111 terminally ill end lives under new California law

End-of-life prescription drugs taken by 111 Californians last year

Gov. Jerry Brown signed the law a year ago that allows doctors to prescribe the lethal dose of drugs to their terminally ill patients who request the drugs.

The data from the California Department of Public Health found that 191 individuals received prescriptions for aid-in-dying drugs between June 9, 2016, and December 31 of the same year.

Of those who died, 87 percent were 60 years old or older. This data is the California Department of Public Health's first report on the effects of the law since it was implemented on June 9, 2016, Fox News reports. "We continue to work to ensure that every terminally ill Californian has equal access to all end-of-life care options, including hospice, pain control, palliative care and medical aid in dying". The report noted that 173 physicians prescribed lethal drugs to 191 patients previous year. A majority (59%) had been diagnosed with cancer. Alexandra Snyder, an attorney with Life Legal Defense Foundation, said the data did not show whether the patients were suffering from depression or coerced into taking the drugs by doctors. If the lethal drugs are prescribed, the person can still decide whether to take them, but they are required to administer them without assistance.

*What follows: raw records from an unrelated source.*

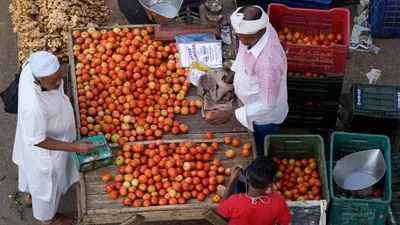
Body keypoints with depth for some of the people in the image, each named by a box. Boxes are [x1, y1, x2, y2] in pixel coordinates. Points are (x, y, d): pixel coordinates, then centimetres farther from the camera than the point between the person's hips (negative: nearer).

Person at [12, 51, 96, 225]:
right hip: (45, 150, -7)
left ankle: (29, 194, 68)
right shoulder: (34, 107, -47)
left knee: (32, 170, 36)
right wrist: (75, 147, -28)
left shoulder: (31, 67, -28)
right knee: (47, 182, 25)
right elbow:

California officials said caution should be exercised in trying to draw conclusions from the report that is based on only six months of data.

California is not the only state with such a law in the United States.

While California is significantly more diverse than OR, the California Dept. of Health report almost mirrors what has been occurring in Oregon.

But the California's law gained momentum after Brittany Maynard, who moved from California to Oregon, where she could legally die with medication prescribed under the Oregon Death With Dignity Act. Most were older than 65 and had cancer.